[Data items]

==*==

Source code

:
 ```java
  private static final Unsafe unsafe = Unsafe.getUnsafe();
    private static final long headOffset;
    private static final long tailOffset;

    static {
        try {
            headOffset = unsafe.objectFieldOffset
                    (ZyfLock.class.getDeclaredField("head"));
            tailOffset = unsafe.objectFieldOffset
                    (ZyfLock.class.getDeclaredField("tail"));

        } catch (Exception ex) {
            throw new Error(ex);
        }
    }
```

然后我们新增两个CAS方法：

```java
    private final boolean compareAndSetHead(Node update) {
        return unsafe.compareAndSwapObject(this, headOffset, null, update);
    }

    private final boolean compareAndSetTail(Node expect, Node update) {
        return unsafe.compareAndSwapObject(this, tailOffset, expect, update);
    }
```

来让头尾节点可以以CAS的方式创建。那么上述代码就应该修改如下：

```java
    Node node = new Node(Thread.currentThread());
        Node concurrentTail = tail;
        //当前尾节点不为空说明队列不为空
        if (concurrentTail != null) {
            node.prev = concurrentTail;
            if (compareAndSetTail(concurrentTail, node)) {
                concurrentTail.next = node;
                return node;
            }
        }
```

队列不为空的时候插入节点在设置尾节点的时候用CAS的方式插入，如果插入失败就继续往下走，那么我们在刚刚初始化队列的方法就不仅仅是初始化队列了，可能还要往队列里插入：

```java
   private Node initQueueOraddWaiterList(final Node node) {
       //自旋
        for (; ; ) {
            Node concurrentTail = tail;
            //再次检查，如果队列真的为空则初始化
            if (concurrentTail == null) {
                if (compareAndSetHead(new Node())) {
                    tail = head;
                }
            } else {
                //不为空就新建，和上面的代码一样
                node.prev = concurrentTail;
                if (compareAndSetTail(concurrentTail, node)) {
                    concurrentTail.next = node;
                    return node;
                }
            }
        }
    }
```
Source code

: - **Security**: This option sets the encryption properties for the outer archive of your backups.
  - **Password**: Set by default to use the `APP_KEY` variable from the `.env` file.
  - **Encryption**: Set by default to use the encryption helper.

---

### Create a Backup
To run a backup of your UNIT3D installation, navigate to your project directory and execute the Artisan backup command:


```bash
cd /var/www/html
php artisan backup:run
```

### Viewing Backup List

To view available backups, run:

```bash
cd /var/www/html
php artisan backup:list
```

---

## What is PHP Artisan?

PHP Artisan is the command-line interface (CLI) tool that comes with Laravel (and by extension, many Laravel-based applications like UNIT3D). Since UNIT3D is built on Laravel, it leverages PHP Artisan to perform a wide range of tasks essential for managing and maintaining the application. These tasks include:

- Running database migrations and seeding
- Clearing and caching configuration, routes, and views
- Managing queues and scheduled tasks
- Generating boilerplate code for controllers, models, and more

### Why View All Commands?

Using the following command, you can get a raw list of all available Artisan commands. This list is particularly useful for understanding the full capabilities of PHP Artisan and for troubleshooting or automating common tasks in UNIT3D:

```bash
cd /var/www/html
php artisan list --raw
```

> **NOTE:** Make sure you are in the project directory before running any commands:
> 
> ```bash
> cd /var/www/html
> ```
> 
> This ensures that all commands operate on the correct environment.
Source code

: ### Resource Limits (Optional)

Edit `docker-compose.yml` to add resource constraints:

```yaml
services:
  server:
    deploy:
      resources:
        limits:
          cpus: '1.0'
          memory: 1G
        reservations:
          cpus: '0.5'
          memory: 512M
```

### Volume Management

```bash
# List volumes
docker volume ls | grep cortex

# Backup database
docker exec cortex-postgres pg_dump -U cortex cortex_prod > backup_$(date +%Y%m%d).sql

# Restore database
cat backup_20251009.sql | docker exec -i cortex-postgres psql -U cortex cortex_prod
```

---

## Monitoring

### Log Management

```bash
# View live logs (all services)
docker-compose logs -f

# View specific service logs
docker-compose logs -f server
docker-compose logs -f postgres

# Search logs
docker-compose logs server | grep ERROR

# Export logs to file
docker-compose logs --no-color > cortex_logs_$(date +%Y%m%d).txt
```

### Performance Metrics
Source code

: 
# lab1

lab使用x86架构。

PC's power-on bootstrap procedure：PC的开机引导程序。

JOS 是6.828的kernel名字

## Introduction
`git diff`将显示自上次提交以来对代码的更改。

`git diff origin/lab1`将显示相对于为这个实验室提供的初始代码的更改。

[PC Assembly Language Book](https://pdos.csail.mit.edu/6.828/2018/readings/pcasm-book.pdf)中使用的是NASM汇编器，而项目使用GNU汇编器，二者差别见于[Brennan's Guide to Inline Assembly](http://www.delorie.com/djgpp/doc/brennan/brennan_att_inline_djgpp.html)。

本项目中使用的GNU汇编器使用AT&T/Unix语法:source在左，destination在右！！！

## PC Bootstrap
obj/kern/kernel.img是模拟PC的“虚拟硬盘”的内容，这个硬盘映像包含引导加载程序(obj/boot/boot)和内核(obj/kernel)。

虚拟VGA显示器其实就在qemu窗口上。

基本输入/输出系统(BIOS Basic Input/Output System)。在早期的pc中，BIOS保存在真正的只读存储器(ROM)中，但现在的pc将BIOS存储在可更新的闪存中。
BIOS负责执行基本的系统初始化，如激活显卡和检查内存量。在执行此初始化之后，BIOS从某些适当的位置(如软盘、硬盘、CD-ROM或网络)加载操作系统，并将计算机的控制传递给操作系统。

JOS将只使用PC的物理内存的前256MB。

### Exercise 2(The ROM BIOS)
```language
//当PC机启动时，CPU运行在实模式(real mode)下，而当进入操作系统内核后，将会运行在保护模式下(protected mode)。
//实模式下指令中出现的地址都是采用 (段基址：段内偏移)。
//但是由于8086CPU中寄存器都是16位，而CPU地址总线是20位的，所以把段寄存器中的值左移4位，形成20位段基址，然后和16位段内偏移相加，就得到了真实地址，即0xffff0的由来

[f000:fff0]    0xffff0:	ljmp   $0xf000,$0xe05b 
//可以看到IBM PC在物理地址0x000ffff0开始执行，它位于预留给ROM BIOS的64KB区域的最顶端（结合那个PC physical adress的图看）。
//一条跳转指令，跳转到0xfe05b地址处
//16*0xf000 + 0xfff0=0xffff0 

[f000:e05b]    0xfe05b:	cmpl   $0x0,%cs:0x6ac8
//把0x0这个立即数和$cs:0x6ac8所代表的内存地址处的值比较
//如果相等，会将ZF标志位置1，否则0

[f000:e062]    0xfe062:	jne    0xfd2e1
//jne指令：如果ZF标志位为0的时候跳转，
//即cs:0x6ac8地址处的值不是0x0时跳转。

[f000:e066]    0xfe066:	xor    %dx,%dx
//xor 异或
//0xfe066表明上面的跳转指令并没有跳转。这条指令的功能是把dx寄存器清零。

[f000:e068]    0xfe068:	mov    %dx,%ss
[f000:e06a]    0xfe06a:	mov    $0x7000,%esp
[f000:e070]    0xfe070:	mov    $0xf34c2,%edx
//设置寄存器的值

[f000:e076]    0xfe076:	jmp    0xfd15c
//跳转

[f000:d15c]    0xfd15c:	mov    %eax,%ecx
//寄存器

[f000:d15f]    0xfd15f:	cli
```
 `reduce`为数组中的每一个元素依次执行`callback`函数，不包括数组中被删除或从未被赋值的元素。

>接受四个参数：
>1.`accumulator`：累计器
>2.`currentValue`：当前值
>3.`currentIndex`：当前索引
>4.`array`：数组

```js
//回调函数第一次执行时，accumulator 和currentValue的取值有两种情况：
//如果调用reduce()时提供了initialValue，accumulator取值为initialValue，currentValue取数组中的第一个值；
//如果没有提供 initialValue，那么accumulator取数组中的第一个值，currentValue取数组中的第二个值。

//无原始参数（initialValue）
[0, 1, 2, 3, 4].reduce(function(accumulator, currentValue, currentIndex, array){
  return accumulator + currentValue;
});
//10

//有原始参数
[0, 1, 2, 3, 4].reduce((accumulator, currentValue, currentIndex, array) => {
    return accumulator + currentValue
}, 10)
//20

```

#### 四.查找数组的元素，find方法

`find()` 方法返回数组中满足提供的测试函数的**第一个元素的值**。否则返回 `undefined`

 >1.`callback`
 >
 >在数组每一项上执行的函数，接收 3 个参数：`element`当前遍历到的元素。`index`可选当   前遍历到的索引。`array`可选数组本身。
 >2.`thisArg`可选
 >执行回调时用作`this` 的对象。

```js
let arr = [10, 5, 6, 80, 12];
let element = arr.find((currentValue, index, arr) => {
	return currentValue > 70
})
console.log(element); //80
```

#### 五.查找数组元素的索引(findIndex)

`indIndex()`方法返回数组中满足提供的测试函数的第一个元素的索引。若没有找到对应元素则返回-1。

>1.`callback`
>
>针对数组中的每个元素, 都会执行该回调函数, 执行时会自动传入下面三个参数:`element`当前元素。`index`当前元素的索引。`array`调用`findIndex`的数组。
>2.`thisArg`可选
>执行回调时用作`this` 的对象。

==*==

__Brief__: Above are some records; copy exactly the lines from the one with "To view available" through the one with "- Managing queues and scheduled tasks", both included, and no others.

__Your solution__:
To view available backups, run:

```bash
cd /var/www/html
php artisan backup:list
```

---

## What is PHP Artisan?

PHP Artisan is the command-line interface (CLI) tool that comes with Laravel (and by extension, many Laravel-based applications like UNIT3D). Since UNIT3D is built on Laravel, it leverages PHP Artisan to perform a wide range of tasks essential for managing and maintaining the application. These tasks include:

- Running database migrations and seeding
- Clearing and caching configuration, routes, and views
- Managing queues and scheduled tasks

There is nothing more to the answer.